Robots manipulate soft, deformable material into various shapes from visual inputs in a new system that could one day enable better home assistants.
Many of us feel an overwhelming sense of joy from our inner child when stumbling across a pile of the fluorescent, rubbery mixture of water, salt, and flour that put goo on the map: play dough. (Even if this rarely happens in adulthood.)
While manipulating play dough is fun and easy for 2-year-olds, the shapeless sludge is quite difficult for robots to handle. With rigid objects, machines have become increasingly reliable, but manipulating soft, deformable objects comes with a laundry list of technical challenges. One of the keys to the difficulty is that, as with most flexible structures, if you move one part, you’re likely affecting everything else.
Recently, scientists from MIT’s Computer Science and Artificial Intelligence Laboratory (CSAIL) and Stanford University let robots take their hand at playing with the modeling compound, but not for nostalgia’s sake. Their new system called “RoboCraft” learns directly from visual inputs to let a robot with a two-fingered gripper see, simulate, and shape doughy objects. It could reliably plan a robot’s behavior to pinch and release play dough to make various letters, including ones it had never seen. In fact, with just 10 minutes of data, the two-finger gripper rivaled human counterparts that teleoperated the machine — performing on-par, and at times even better, on the tested tasks.
“Modeling and manipulating objects with high degrees of freedom are essential capabilities for robots to learn how to enable complex industrial and household interaction tasks, like stuffing dumplings, rolling sushi, and making pottery,” says Yunzhu Li, CSAIL PhD student and author of a new paper about RoboCraft. “While there’s been recent advances in manipulating clothes and ropes, we found that objects with high plasticity, like dough or plasticine — despite ubiquity in those household and industrial settings — was a largely underexplored territory. With RoboCraft, we learn the dynamics models directly from high-dimensional sensory data, which offers a promising data-driven avenue for us to perform effective planning.”
When working with undefined, smooth materials, the whole structure must be taken into consideration before any form of efficient and effective modeling and planning can be done.

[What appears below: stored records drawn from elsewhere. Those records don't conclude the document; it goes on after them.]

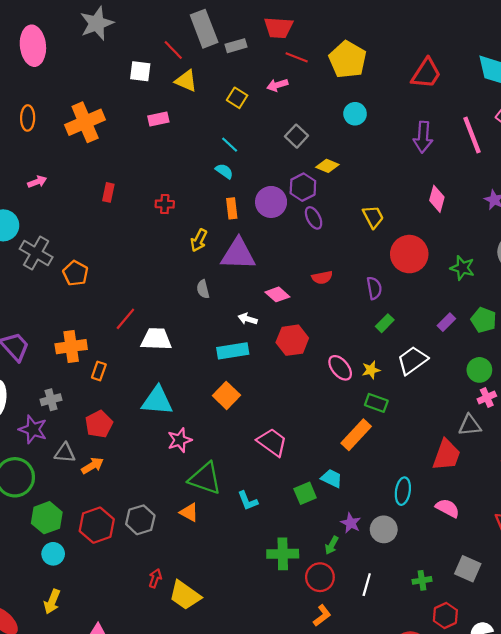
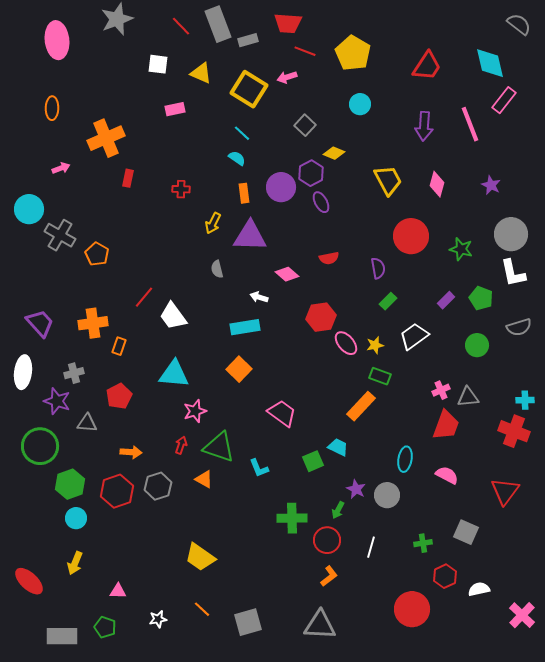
red line: (173, 50) -> (181, 26), moved
yellow square: (237, 98) -> (249, 89), size x1.8
orange cross: (85, 122) -> (106, 138), moved
yellow trapezoid: (373, 217) -> (388, 180), moved, size x1.4
white trapezoid: (156, 339) -> (173, 316), turned -128
red hexagon: (292, 340) -> (321, 317), moved
pink cross: (487, 398) -> (441, 390), moved
orange arrow: (92, 466) -> (131, 452), moved, turned 35
red arrow: (155, 578) -> (181, 445), moved

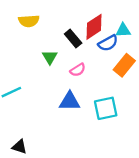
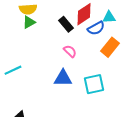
green triangle: (50, 57) -> (29, 22), moved, turned 32
pink semicircle: (78, 70) -> (70, 51), turned -104

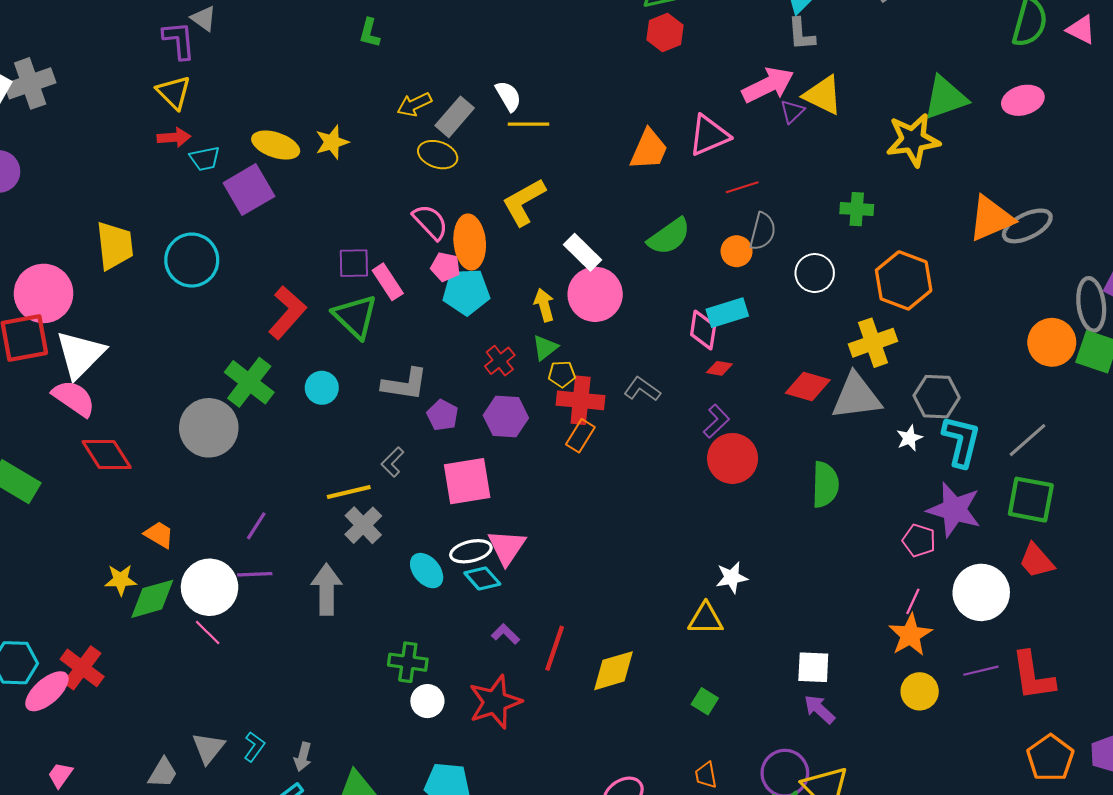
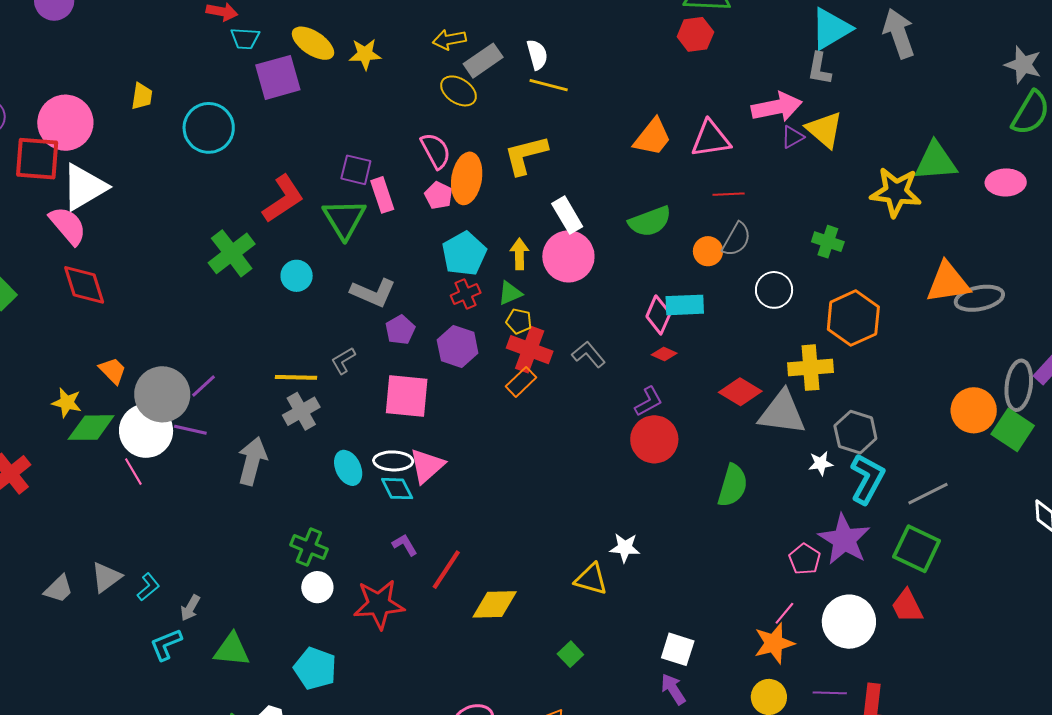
yellow trapezoid: (115, 246) -> (142, 96), size x0.6
cyan pentagon: (466, 292) -> (464, 254), moved, turned 30
gray circle: (209, 428) -> (162, 394), moved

RoboCraft uses a graph neural network as the dynamics model and transforms images into graphs of tiny particles together with algorithms to provide more precise predictions about the material’s change in shape.
RoboCraft just employs visual data instead of complicated physics simulators, which researchers often use to model and understand the dynamics and force acting on objects. Three components work together within the system to form soft material into, say, an “R,” for example.
Perception — the first part of the system — is all about learning to “see.” It employs cameras to gather raw, visual sensor data from the environment, which are then turned into little clouds of particles to represent the shapes. This particle data is used by a graph-based neural network to learn to “simulate” the object’s dynamics, or how it moves. Armed with the training data from many pinches, algorithms then help plan the robot’s behavior so it learns to “shape” a blob of dough. While the letters are a little sloppy, they’re unquestionably representative.
Besides creating cutesy shapes, the team of researchers is (actually) working on making dumplings from dough and a prepared filling. It’s a lot to ask at the moment with only a two-finger gripper. A rolling pin, a stamp, and a mold would be additional tools required by RoboCraft (much as a baker requires various tools to work effectively).
A further in the future domain the scientists envision is using RoboCraft for assistance with household tasks and chores, which could be of particular help to the elderly or those with limited mobility. To accomplish this, given the many obstructions that could take place, a much more adaptive representation of the dough or item would be needed, as well as an exploration into what class of models might be suitable to capture the underlying structural systems.
“RoboCraft essentially demonstrates that this predictive model can be learned in very data-efficient ways to plan motion. In the long run, we are thinking about using various tools to manipulate materials,” says Li. “If you think about dumpling or dough making, just one gripper wouldn’t be able to solve it. Helping the model understand and accomplish longer-horizon planning tasks, such as, how the dough will deform given the current tool, movements and actions, is a next step for future work.”
Li wrote the paper alongside Haochen Shi, Stanford master’s student; Huazhe Xu, Stanford postdoc; Zhiao Huang, PhD student at the University of California at San Diego; and Jiajun Wu, assistant professor at Stanford. They will present the research at the Robotics: Science and Systems conference in New York City. The work is in part supported by the Stanford Institute for Human-Centered AI (HAI), the Samsung Global Research Outreach (GRO) Program, the Toyota Research Institute (TRI), and Amazon, Autodesk, Salesforce, and Bosch.